> [EXERCISE TEXT]:

=== Begin Enclosure ===

4. Complexity, Scalability, and Theoretical Guarantees

HLA mechanisms retain the per-token linear scalability of linear attention, but the state size and update cost grow quickly with order. For order- $r$ , the parameter and memory cost is $O(d^r + \cdots)$ per head, and online update $O(d^r)$ . While second and third orders are computationally feasible for modern accelerators, higher orders rapidly become impractical due to combinatorial growth (Zhang et al., 31 Oct 2025).

The polynomial kernel approximation framework (Liang et al., 2024) is subject to a tight bounded-entries assumption. If query-key-element entries exceed $B = o((\log n)^{1/3})$ , a SETH-based hardness result precludes truly subcubic algorithms—even for approximate forward/backward passes. This establishes both the sufficiency and minimality of the boundedness precondition for scalable higher-order attention.

5. Empirical Benefits and Applications

Empirical results in structured vision-language tasks (e.g., image captioning) find that bilinear (second-order) HLA (as in X-Linear) yields measurable improvements in finer-grained grounding, caption richness, and benchmark metrics (e.g., COCO Karpathy test split CIDEr of 132.8 for Transformer+X-Linear) (Pan et al., 2020). The streaming, masked HLA mechanism supports strict autoregressive constraints and chunk-parallel training, aligning with the requirements of large autoregressive LLMs (Zhang et al., 31 Oct 2025).

While the aforementioned polynomial and tensorial HLA variants provide theoretical and algorithmic feasibility, large-scale empirical comparisons to standard softmax attention and first-order linear attention on language (beyond vision/captioning) remain limited in the literature as of 2025. Some variants have only been evaluated on synthetic or random data (Mercat, 2020).

6. Relations and Comparisons with Other High-Order Mechanisms

Bilinear and tensor attention have a long-standing presence in fine-grained vision and multimodal tasks, frequently realized via stacking blocks, channel attention, or direct elementwise pooling (Pan et al., 2020). HLA frameworks generalize and unify these approaches, providing a statistical or polynomial basis for higher-order modeling with explicit efficiency guarantees. The X-Linear block achieves high-order (up to infinite, using ELU) interactions either by stacking or via parameter-free nonlinearities, while remaining compatible with transformer and encoder-decoder frameworks.

=== End Enclosure ===

(Stored data entries)
=== Begin Enclosure ===

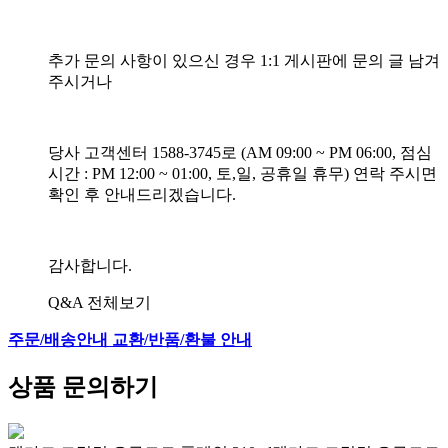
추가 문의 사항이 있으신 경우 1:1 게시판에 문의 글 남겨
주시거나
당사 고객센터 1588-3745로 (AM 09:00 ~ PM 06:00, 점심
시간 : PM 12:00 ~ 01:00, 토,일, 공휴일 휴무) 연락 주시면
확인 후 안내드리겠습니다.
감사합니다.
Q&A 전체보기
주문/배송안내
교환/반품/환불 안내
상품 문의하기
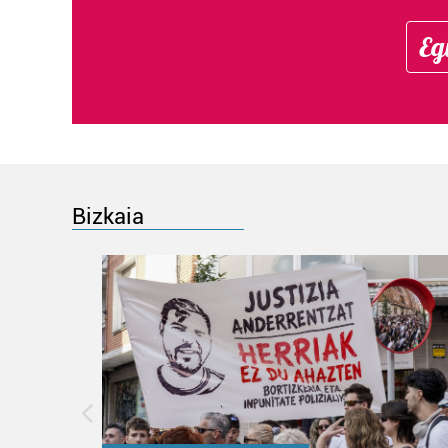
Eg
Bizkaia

=== End Enclosure ===
=== Begin Enclosure ===

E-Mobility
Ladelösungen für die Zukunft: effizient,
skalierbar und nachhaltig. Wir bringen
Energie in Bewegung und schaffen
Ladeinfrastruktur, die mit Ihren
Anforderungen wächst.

=== End Enclosure ===

> [TASK DESCRIPTION]: Carry the higher-order linear attention text forward from its last sentence, keeping its technical voice. The stored data entries have nothing to do with the higher-order linear attention text.

> [ANSWER FOR THE TASK]:
Extension to higher orders (beyond third) is possible in principle via prefix-moment maintenance, but rapidly confronts combinatorial explosion in state dimension and per-token update, limiting practical utility unless further algebraic compression or randomized approximation strategies are leveraged (Zhang et al., 31 Oct 2025, Liang et al., 2024, Mercat, 2020).

7. Practical Implementation and Recommendations

Integration of HLA into large-scale transformer models involves substituting the canonical attention head with the higher-order moment or low-rank factor streaming variants. It is recommended to scale and normalize projections tightly ( $\left\|Q\right\|_\infty, \left\|K_i\right\|_\infty = O((\log n)^{1/3})$ ) to ensure approximation accuracy and computational feasibility (Liang et al., 2024). Chunk- or scan-based parallel algorithms are mandatory to achieve high throughput on modern hardware.

For higher-order HLA, numerical stability may be improved by adding regularization (ridge terms) to Gram matrices and by controlling polynomial expansion truncation error. Multi-query/key/value sharing, packing symmetric storage, and careful bookkeeping for Kronecker/Hadamard products further reduce memory footprint. Algorithmic details and pseudocode for efficient implementation are provided explicitly in (Liang et al., 2024, Zhang et al., 31 Oct 2025).

Taken together, HLA provides a flexible, scalable framework for leveraging high-order feature and token interactions in deep sequence and multimodal models, closing the expressivity gap previously left by kernel-linear attention, while preserving (quasi-)linear efficiency at both training and inference scales.